Alicia Morgans: Now, one thing that I think we should just make sure of, because I think one of the questions that remains is really, all of the patients who had their radium and then received their lutetium, regardless of which group they were in in terms of the timing, we would assume that they had recovery of any cytopenias that may have existed because of their previous radium.
Kambiz Rahbar: Yeah.
Alicia Morgans: Does your group have, what are the thresholds that your group is normally using? Because this is something that still, I think, has not been defined in our clinical practices, and it's something that we are going to want to make sure we achieve before we do go from one of those radiopharmaceuticals to the next.

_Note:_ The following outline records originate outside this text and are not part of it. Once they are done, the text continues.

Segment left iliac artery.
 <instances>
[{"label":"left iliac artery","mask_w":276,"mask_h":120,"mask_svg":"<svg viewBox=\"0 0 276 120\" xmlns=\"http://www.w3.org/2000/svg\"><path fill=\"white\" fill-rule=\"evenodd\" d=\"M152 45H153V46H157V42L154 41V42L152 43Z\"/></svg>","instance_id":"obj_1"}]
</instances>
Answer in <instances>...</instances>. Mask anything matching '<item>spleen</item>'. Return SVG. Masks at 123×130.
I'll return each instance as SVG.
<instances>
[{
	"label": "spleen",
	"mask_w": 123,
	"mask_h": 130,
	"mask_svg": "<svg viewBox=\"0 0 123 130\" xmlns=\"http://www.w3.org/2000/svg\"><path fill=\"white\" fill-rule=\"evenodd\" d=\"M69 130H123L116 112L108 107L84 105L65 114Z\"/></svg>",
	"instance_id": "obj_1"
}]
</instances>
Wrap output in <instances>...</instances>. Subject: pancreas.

Kambiz Rahbar: Actually, we have the EANM, European Association of Nuclear Medicine, and SNMMI practice guidelines for lutetium-PSMA therapy. And the threshold we use for giving lutetium are the same. And this is, for example, for platelets is 75,000, or for white blood cells is 2.5. And for hemoglobin, we don't look at, there is no threshold. If the patient need a transfusion of red cells, red blood cells, we give them transfusion. We don't stop the therapy, or we don't give the therapy because only of anemia. Anemia is a symptom which we can treat with transfusions.

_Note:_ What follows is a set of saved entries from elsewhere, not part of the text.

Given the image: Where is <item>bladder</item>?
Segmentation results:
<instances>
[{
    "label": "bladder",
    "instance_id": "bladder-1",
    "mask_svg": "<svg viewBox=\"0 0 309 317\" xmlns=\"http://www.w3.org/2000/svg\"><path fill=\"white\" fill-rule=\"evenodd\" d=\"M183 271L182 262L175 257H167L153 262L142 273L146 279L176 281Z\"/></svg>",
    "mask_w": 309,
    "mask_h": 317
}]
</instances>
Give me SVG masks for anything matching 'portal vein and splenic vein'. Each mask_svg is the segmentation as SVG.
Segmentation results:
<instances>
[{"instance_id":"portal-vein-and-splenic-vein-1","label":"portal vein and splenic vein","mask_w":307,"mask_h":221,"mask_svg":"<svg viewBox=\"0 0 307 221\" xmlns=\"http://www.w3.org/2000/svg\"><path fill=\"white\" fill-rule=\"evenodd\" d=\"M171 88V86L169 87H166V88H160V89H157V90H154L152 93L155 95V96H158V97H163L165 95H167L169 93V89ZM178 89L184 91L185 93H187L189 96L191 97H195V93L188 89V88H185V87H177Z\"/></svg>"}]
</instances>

Alicia Morgans: Wow. I think that's really, really encouraging. And I know that there are teams that are working to put together a US perspective on this as well, with some of the Nuclear Medicine Society team members. So I'm really, really hopeful for that, because anemia can also be caused by progressive prostate cancer.
Kambiz Rahbar: Yes.
Alicia Morgans: And certainly, controlling the cancer can sometimes actually even improve the blood count.
Kambiz Rahbar: Yes. Sure.
Alicia Morgans: This is good. This is very important. So wonderful. So if you had to give a concluding thought or a bottom line on this particular study, which again, thank you for doing this work, because the RALU study is absolutely so important for our clinical practice. What would your summary be?

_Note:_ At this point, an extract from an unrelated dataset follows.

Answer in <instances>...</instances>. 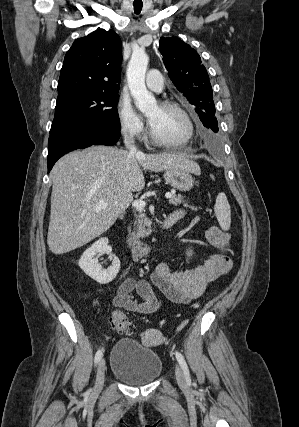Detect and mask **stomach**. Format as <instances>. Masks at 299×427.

Kambiz Rahbar: At the end, we can say that radionuclide therapies are at, all of them, is it radium or lutetium, are opening a new door for new therapeutics for prostate cancer patients. I mean, we have the systemic therapies of anti-androgen therapies or new access with apalutamide, enzalutamide, or whatever. But we have the radionuclide therapies that are additional options, or complimentary options. And I think in the future, we will have new therapeutics helping the patients and prolong their life, I mean their survival. So we are all here for helping the patients. So I mean, we are working on new ready pharmaceuticals for cancer at all. So the future is bright for nuclear medicine, and it's going to be a nuclear oncology, I would say. I wouldn't call it only nuclear medicine doing diagnostics, we are doing therapy and oncology, so it's a new era beginning now.
Alicia Morgans: Well, I certainly love that. The future is bright-
Kambiz Rahbar: Yes.
Alicia Morgans: ... always in nuclear medicine, right? And in nuclear oncology, I should say. And so again, thank you so much for this, which really gives us some data that can allow us to think about using multiple radiopharmaceuticals in a safe manner for our patients. Ultimately, we really do want to get every treatment option to those patients that we possibly can, and of course, we want to do it in a safe way. So thank you so much for your time and for your expertise.
Kambiz Rahbar: Thank you for your invitation.